Would you transcribe each entry precisely as it stands, setting aside any images?

Data for this task |
⟨
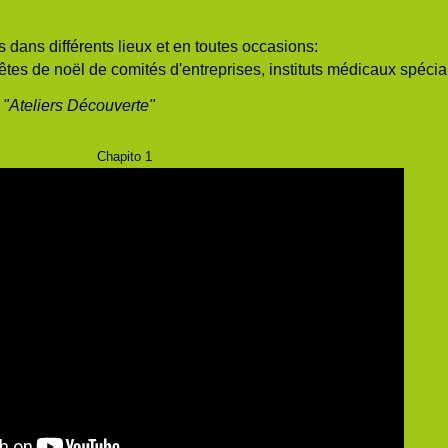
dans différents lieux et en toutes occasions:
tes de noël de comités d'entreprises, instituts médicaux spécial
t "Ateliers Découverte"
Chapito 1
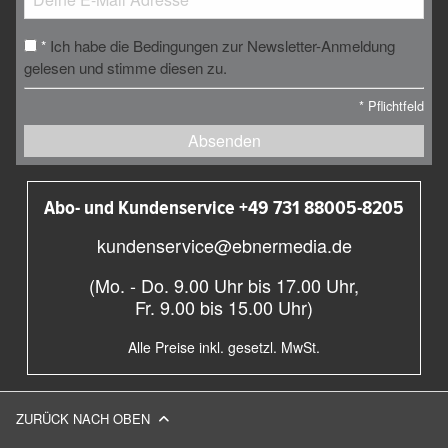
Ich habe die Bedingungen zur Newsletter-Anmeldung
*
gelesen und stimme diesen zu.
*
Pflichtfeld
Absenden
Abo- und Kundenservice +49 731 88005-8205
kundenservice@ebnermedia.de
(Mo. - Do. 9.00 Uhr bis 17.00 Uhr,
Fr. 9.00 bis 15.00 Uhr)
Alle Preise inkl. gesetzl. MwSt.
ZURÜCK NACH OBEN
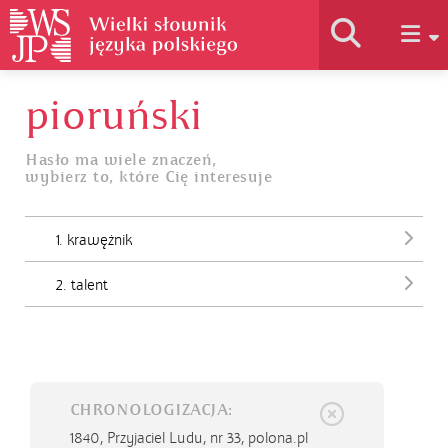
pioruński
Historia słownika
Hasło ma wiele znaczeń,
wybierz to, które Cię interesuje
Jak korzystać
1. krawężnik
Podstawy naukowe
2. talent
Autorzy
CHRONOLOGIZACJA:
1840,
Przyjaciel Ludu, nr 33, polona.pl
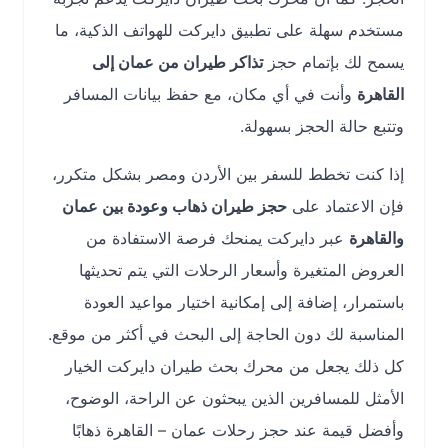
مستخدم سهلة على تطبيق دايركت للهواتف الذكية، ما
يسمح لك بإتمام حجز
تذاكر طيران من عمان إلى
القاهرة
وأنت في أي مكان، مع حفظ بيانات المسافر
وتتبع حالة الحجز بسهولة.
إذا كنت تخطط للسفر بين الأردن ومصر بشكل متكرر،
فإن الاعتماد على
حجز طيران ذهاب وعودة بين عمان
والقاهرة
عبر دايركت يمنحك فرصة الاستفادة من
العروض المتغيرة وأسعار الرحلات التي يتم تحديثها
باستمرار، إضافة إلى إمكانية اختيار مواعيد العودة
المناسبة لك دون الحاجة إلى البحث في أكثر من موقع.
كل ذلك يجعل من محرك بحث طيران دايركت الخيار
الأمثل للمسافرين الذين يبحثون عن الراحة، الوضوح،
وأفضل قيمة عند حجز رحلات عمان – القاهرة ذهابًا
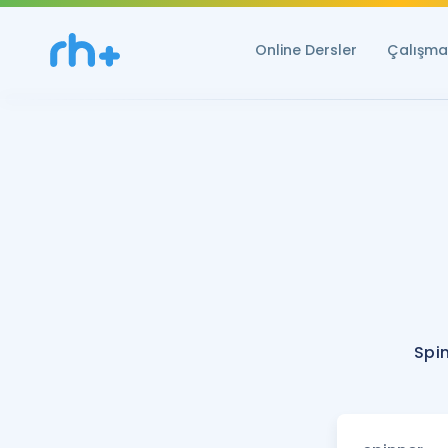
Online Dersler
Çalışma 
Spi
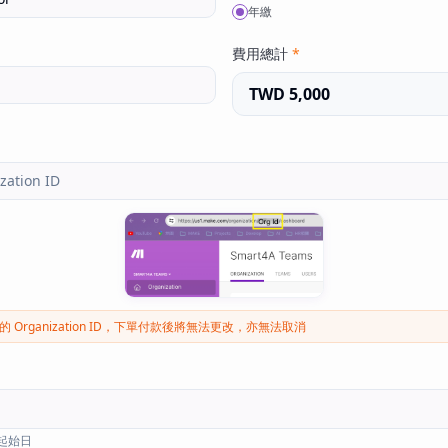
年繳
費用總計
*
TWD 5,000
Organization ID，下單付款後將無法更改，亦無法取消
案起始日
⟩
Response to this task |
dans différents lieux et en toutes occasions:
tes de noël de comités d'entreprises, instituts médicaux spécial
t "Ateliers Découverte"
Chapito 1
Ich habe die Bedingungen zur Newsletter-Anmeldung
*
gelesen und stimme diesen zu.
*
Pflichtfeld
Absenden
Abo- und Kundenservice +49 731 88005-8205
kundenservice@ebnermedia.de
(Mo. - Do. 9.00 Uhr bis 17.00 Uhr,
Fr. 9.00 bis 15.00 Uhr)
Alle Preise inkl. gesetzl. MwSt.
ZURÜCK NACH OBEN
pioruński
Historia słownika
Hasło ma wiele znaczeń,
wybierz to, które Cię interesuje
Jak korzystać
1. krawężnik
Podstawy naukowe
2. talent
Autorzy
CHRONOLOGIZACJA:
1840,
Przyjaciel Ludu, nr 33, polona.pl
مستخدم سهلة على تطبيق دايركت للهواتف الذكية، ما
يسمح لك بإتمام حجز
تذاكر طيران من عمان إلى
القاهرة
وأنت في أي مكان، مع حفظ بيانات المسافر
وتتبع حالة الحجز بسهولة.
إذا كنت تخطط للسفر بين الأردن ومصر بشكل متكرر،
فإن الاعتماد على
حجز طيران ذهاب وعودة بين عمان
والقاهرة
عبر دايركت يمنحك فرصة الاستفادة من
العروض المتغيرة وأسعار الرحلات التي يتم تحديثها
باستمرار، إضافة إلى إمكانية اختيار مواعيد العودة
المناسبة لك دون الحاجة إلى البحث في أكثر من موقع.
كل ذلك يجعل من محرك بحث طيران دايركت الخيار
الأمثل للمسافرين الذين يبحثون عن الراحة، الوضوح،
وأفضل قيمة عند حجز رحلات عمان – القاهرة ذهابًا
Online Dersler
Çalışma 
Spi
年繳
費用總計
*
TWD 5,000
Organization ID，下單付款後將無法更改，亦無法取消
案起始日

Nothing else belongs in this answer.